Personal information
- Nationality: Iranian
- Born: 18 August 1976 (age 49) Tehran, Iran
- Height: 180 cm (5 ft 11 in)
- Weight: 85 kg (187 lb)

Sport
- Country: Iran
- Sport: Wrestling
- Event: Freestyle
- Club: SV Siegfried Hallbergmoos SV Wacker Burghausen
- Coached by: Ehsan Dorostkar Ali Abdolkarimi Hossein Maleki

Medal record
Men's Freestyle Wrestling
Representing Iran
World Cup
| Bronze medal – third place | 1999 Spokane | 76 kg |
Asian Championships
| Gold medal – first place | Ulaanbaatar 2001 | 85 kg |
| Gold medal – first place | New Delhi 2003 | 84 kg |
World University Championships
| Gold medal – first place | 2004 Łódź | 84 kg |
World Cadet Championship
| Bronze medal – third place | 1992 Istanbul | 76 kg |

= Pejman Dorostkar =

Iranian wrestler (born 1976)

Pejman Dorostkar (پژمان درستکار, born 18 August 1976 in Tehran) is an Iranian wrestling coach. He was formerly a wrestler. He competed at the 2000 Summer Olympics in Sydney, in the men's freestyle 76 kg. He won two gold medals at the 2001 and 2003 Asian Championships.

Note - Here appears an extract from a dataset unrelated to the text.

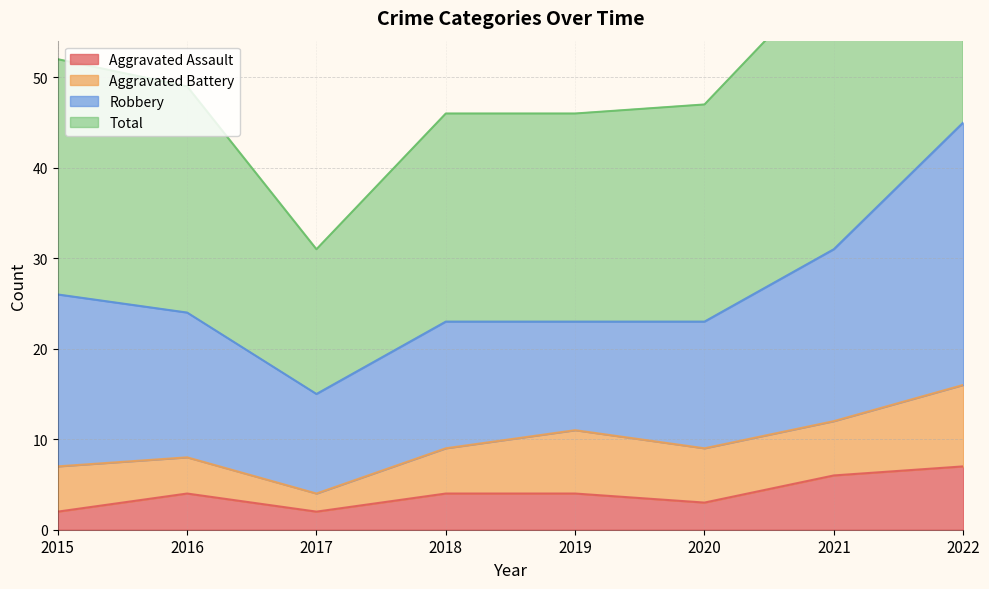

Is it true that Aggravated Assault equals 7 at 2018?

False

==Wrestling accomplishments==
- 1992 World Junior Bronze Medalist Turkey
- 1999 US World Cup bronze medalist
- World Student Gold Medal Winner 2004 Poland
- Wrestler in the 2003 Bundesliga, 2003, 2004, 2005

===Coaching records===
- In 2013, Head coach of Samen Al-Hojaj team, the Champion of the Iranian Wrestling Premier League
- In 2017, Head coach of the Iranian team for the deaf won the Turkish Deaf Olympics
- In 2018, Head coach of the Iranian deaf team, the World deaf champion of Russia
- In 2018, Head coach of Iran Mall, the Champion of the Iranian Wrestling Premier League
- In 2019, Head coach of Iran Mall, the Champion of the Iranian Wrestling Premier League
- In 2019, Head coach of Iran Mall, the World champion club of Iran
- In 2019, Head coach of the Iranian national youth freestyle wrestling team
- In 2021, Head coach of the Iran national freestyle wrestling team.

At the 2021 World Wrestling Championships, the Iranian national freestyle wrestling team led by Pejman Dorostkar won three gold, three silver and one bronze medal with 163 points.